Comment réagissent les hommes du groupe EDF vis-à-vis des activités de votre réseau ?

On a deux types de réactions : il y a ceux qui sont très partisans, qui interviennent dans nos conférences, qui nous ouvrent des portes. Et puis il y a ceux qui sont dans le politiquement correct, ou qui sont un peu plus frileux par rapport à ce que nous défendons. C’est pour cette raison que nous faisons extrêmement attention à que l’on fait pour ne pas tomber dans la stigmatisation. Notre réseau est ouvert aux hommes depuis deux ans, et nous avons maintenant quelques membres masculins, mais 98% de nos membres restent encore des femmes. Par contre, nous avons beaucoup de participants masculins dans nos réunions nationales. Ce qu’on dit souvent aux hommes, c’est ceci: « Messieurs, nous avons besoin de vous pour nous aider à prendre toute notre place. »

 

Justement, par rapport à cela, quelle est votre opinion sur les politiques de quotas ?

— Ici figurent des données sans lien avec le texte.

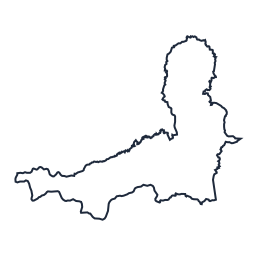 the district of Novo Airão, Amazonas, Brazil
{"feature_id": "56859067B99543147558304", "entity_name": "Novo Airão", "entity_type": "district", "adm_level": 2, "iso_a3": "BRA", "parent_name": "Brazil", "parent_adm1": "Amazonas", "projection": "robinson", "projection_center": [-61.712, -1.802], "detail": "fine", "context": "isolated", "style": "outline", "palette": "slate", "viewbox_px": 256, "rotation_deg": 0, "n_neighbors": 0, "source": "geoboundaries", "source_scale": "gbopen_adm2", "svg_char_len": 5902}
<svg xmlns="http://www.w3.org/2000/svg" viewBox="0 0 256 256"><path d="M17.3,173.2L17.3,174.7L15.8,177.5L15.4,179.0L15.6,181.7L17.4,182.4L20.1,181.5L24.2,181.5L25.9,180.4L27.8,181.1L29.1,183.6L30.1,187.6L31.4,190.7L32.3,195.5L31.5,198.4L31.5,199.3L32.5,200.6L33.8,200.6L37.6,198.6L38.9,197.2L40.4,196.8L41.7,195.6L44.1,194.9L45.8,193.5L46.8,192.1L47.9,191.4L51.3,191.7L57.8,191.2L59.1,191.9L61.7,197.9L63.1,199.6L65.0,200.8L66.2,201.0L67.7,200.5L70.1,200.6L73.1,199.2L76.1,201.0L79.2,201.3L81.1,201.9L81.9,203.9L82.2,207.0L80.8,211.6L81.1,212.8L87.4,212.4L89.3,213.6L90.3,213.6L92.7,216.9L94.6,218.4L99.4,218.7L102.6,219.7L104.6,218.6L105.8,216.8L108.0,210.9L108.7,203.9L109.3,202.3L110.8,200.3L112.2,199.3L114.8,198.6L116.7,196.3L120.0,195.7L121.5,196.1L123.6,195.7L127.3,194.3L128.9,193.2L132.0,192.5L133.6,191.4L134.9,188.5L135.7,187.9L137.5,187.1L141.0,186.6L143.4,184.8L147.3,185.8L150.5,184.8L152.8,185.9L153.9,187.6L154.5,190.6L157.4,194.8L157.0,196.2L155.3,198.9L155.5,200.4L156.3,201.2L159.0,202.3L159.7,202.5L160.1,202.1L160.1,200.8L160.5,200.3L163.0,200.6L165.2,199.9L167.3,200.0L168.5,199.6L170.0,197.5L170.8,197.4L171.8,195.8L172.9,195.4L175.1,195.8L175.7,195.5L175.4,194.1L175.8,193.4L177.9,194.3L179.9,194.4L181.3,193.9L185.2,194.0L185.6,196.0L186.2,196.4L186.4,195.9L187.0,195.7L190.5,197.1L191.8,198.7L193.6,199.2L197.5,199.4L198.2,200.0L198.7,201.1L199.7,201.8L200.7,204.0L201.7,204.2L202.1,202.3L204.4,201.1L206.1,199.0L208.6,199.6L209.3,200.8L210.0,201.1L212.4,200.2L213.9,200.3L215.9,199.7L213.0,179.8L213.7,176.0L214.3,174.3L216.7,172.9L216.7,172.2L215.1,170.0L217.2,169.0L217.3,167.8L218.3,168.2L218.9,168.0L218.3,167.0L219.7,166.3L218.7,165.0L218.7,164.4L219.4,163.6L219.1,161.9L218.2,161.2L219.4,160.2L219.9,159.0L219.4,157.5L218.4,157.5L217.0,155.2L217.6,154.3L219.4,154.1L221.6,151.1L220.5,149.5L221.1,148.8L220.9,148.2L221.4,147.2L222.3,147.1L223.0,145.9L224.2,145.2L225.7,141.8L228.1,142.3L229.2,142.1L231.6,143.2L233.0,143.1L237.0,141.7L237.2,141.1L240.6,138.7L235.2,138.4L234.7,137.5L233.0,136.2L228.6,136.4L227.2,135.8L224.6,132.2L225.0,130.4L224.4,129.4L224.1,126.9L224.1,124.0L224.6,122.4L224.0,120.2L225.0,116.3L225.8,116.0L225.9,115.1L226.7,114.1L226.8,112.0L226.3,111.3L226.2,110.4L224.0,108.1L222.3,107.3L221.1,105.9L216.4,103.1L213.9,102.7L212.8,103.1L211.8,104.9L210.9,105.0L211.4,102.5L209.8,102.2L209.5,101.7L210.9,100.3L210.2,96.9L208.1,95.1L207.8,93.4L206.1,93.2L205.0,94.0L203.1,93.8L203.6,91.5L204.9,91.3L205.4,90.1L206.7,89.3L207.6,90.1L208.7,89.9L209.4,90.1L210.5,88.8L210.5,88.3L209.7,87.3L209.7,86.9L210.7,86.4L210.0,85.3L210.3,83.5L209.3,81.5L209.6,81.0L210.9,81.8L211.5,80.4L211.5,78.1L211.9,77.7L213.7,78.1L214.6,77.2L215.9,77.1L215.8,76.4L214.6,75.2L213.5,73.3L213.2,71.6L213.9,71.2L215.0,64.2L214.7,62.9L215.5,61.0L215.1,59.3L215.5,58.4L215.1,57.7L215.9,57.0L214.0,56.4L214.6,55.7L215.0,54.4L214.4,53.8L213.9,54.2L213.7,53.5L212.8,53.3L212.8,50.2L212.1,49.8L209.8,49.6L209.4,46.7L208.8,46.2L207.3,46.6L205.8,44.9L205.9,44.4L205.3,43.8L205.7,42.0L205.1,40.0L204.0,40.6L203.3,40.2L201.8,40.8L201.1,40.7L199.3,40.0L198.9,39.5L197.3,39.6L196.8,38.9L196.4,37.4L194.8,36.4L193.5,37.0L192.5,36.3L191.5,36.6L190.9,36.4L190.8,37.4L190.3,37.6L187.3,36.3L186.6,37.3L187.1,38.5L186.6,39.2L186.7,40.1L186.3,40.8L183.5,41.8L182.1,41.8L180.4,43.3L178.5,43.3L175.5,45.5L173.9,45.8L174.2,47.0L174.0,47.3L172.4,47.4L171.9,47.8L170.7,51.7L169.1,53.5L167.5,54.4L166.7,57.9L166.7,59.9L167.4,61.0L166.2,62.1L166.5,63.9L165.2,64.9L164.6,67.2L165.1,68.5L164.8,70.5L166.6,70.5L167.1,71.1L167.0,71.9L166.1,72.4L167.0,73.7L167.1,76.0L166.9,76.6L164.9,77.3L164.8,77.7L165.6,78.6L164.8,79.4L165.6,80.7L164.7,82.6L164.7,83.5L165.3,84.6L164.3,85.3L163.0,89.4L163.1,90.9L161.8,92.8L162.8,93.3L164.4,95.4L164.7,96.5L163.5,97.5L162.4,99.4L163.4,100.3L164.7,100.4L165.2,101.8L167.4,102.1L167.7,104.3L168.7,107.0L170.9,108.0L171.4,108.7L171.3,112.3L171.7,113.6L172.5,114.6L174.5,115.3L175.1,116.4L175.1,121.8L174.4,125.6L174.7,127.4L176.8,132.3L177.0,134.6L172.7,135.3L172.3,134.9L172.2,135.4L173.0,137.2L172.7,138.3L171.5,138.6L169.9,139.8L167.5,134.5L167.9,133.6L167.7,132.8L165.2,132.5L164.5,133.2L164.0,133.2L163.6,132.5L164.0,130.9L163.4,130.5L163.5,130.3L163.0,130.3L162.6,129.8L162.3,130.3L161.5,130.3L161.1,129.7L160.2,130.6L160.6,131.8L160.2,132.9L159.4,132.8L158.5,134.3L157.7,134.1L157.2,134.5L156.5,133.7L156.4,134.6L156.0,134.8L155.5,134.0L155.1,134.0L153.7,135.2L153.4,136.3L152.5,136.4L151.7,137.6L151.1,137.5L150.7,138.1L150.1,137.8L149.4,136.7L148.3,136.5L147.8,137.5L146.0,137.3L146.4,136.0L145.9,135.7L143.7,136.8L143.5,137.3L144.0,137.5L143.5,138.2L142.5,137.5L142.2,138.0L143.2,139.0L141.5,139.8L140.6,142.0L140.1,142.6L139.6,142.5L139.0,143.7L138.1,144.1L137.9,143.5L137.3,143.8L137.4,141.9L136.4,141.2L135.8,140.2L134.2,142.0L133.7,143.8L133.9,144.2L133.5,144.5L134.7,146.0L133.7,146.4L132.4,145.7L131.9,145.8L131.8,147.5L129.7,149.1L129.4,150.5L128.9,151.2L128.3,150.6L127.7,151.1L127.5,150.3L126.9,150.9L125.6,150.4L124.8,152.3L124.0,151.3L122.5,152.0L122.0,151.8L121.9,152.4L120.6,153.2L120.0,152.4L119.1,152.7L118.7,153.1L118.9,153.7L117.9,153.6L117.4,154.5L116.9,154.5L116.8,155.6L115.2,156.3L114.8,155.9L113.9,156.8L113.3,156.6L111.8,157.3L111.3,157.1L110.6,157.3L108.3,159.0L106.6,159.3L106.1,160.2L104.3,161.2L103.2,161.1L102.8,161.6L102.1,161.7L100.0,161.4L98.2,162.2L97.3,161.6L96.2,162.0L94.1,161.5L93.0,162.4L91.8,162.5L91.2,163.2L89.9,163.7L89.5,164.5L87.1,164.7L85.7,165.6L83.9,168.9L83.7,170.1L82.6,171.0L77.7,172.5L75.8,173.9L74.6,173.7L74.2,175.9L71.4,175.5L66.5,176.7L64.4,176.0L62.1,175.9L60.7,174.8L59.3,172.6L58.3,172.1L57.4,172.5L56.0,174.5L53.8,176.4L52.5,176.3L50.4,175.0L49.6,174.0L48.8,171.0L47.8,169.2L46.5,168.8L43.9,169.4L41.6,167.4L40.4,167.0L39.4,167.2L37.3,169.4L36.5,169.6L33.6,168.5L32.8,168.8L31.6,171.7L30.1,172.8L26.9,172.8L25.0,172.2L22.9,173.2L20.4,172.8L17.3,173.2Z" fill="none" stroke="#1e293b" stroke-width="2"/></svg>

En tant que réseau, nous n’avons pas de politique affichée par rapport aux quotas. Chez EDF, on parle plutôt de pourcentage d’augmentation. Maintenant, à titre personnel, je pense que lorsqu’on a un changement profond à faire, il est parfois nécessaire d’enclencher le mouvement à travers certaines orientations. Cela ne doit être qu’une mesure temporaire, mais à notre époque je crois que les quotas peuvent encore nous aider. Ceux ou celles qui ne sont pas gênés par les quotas sont souvent les plus aidants.

 

Mais ne nous leurrons pas: les quotas ne suffisent pas. Il est important d’ébranler les stéréotypes en montrant que les femmes ont la même volonté de faire carrière que les hommes ( nous avons fait une enquête interne qui l’a mis en exergue). Il nous faut aussi aider les femmes à prendre conscience de leur valeur et de leurs compétences pour se lancer, pour prendre des risques, sortir de leur zone de confort et oser manager. Enfin il nous faut rester en alerte sur le niveau de féminisation et sur son évolution.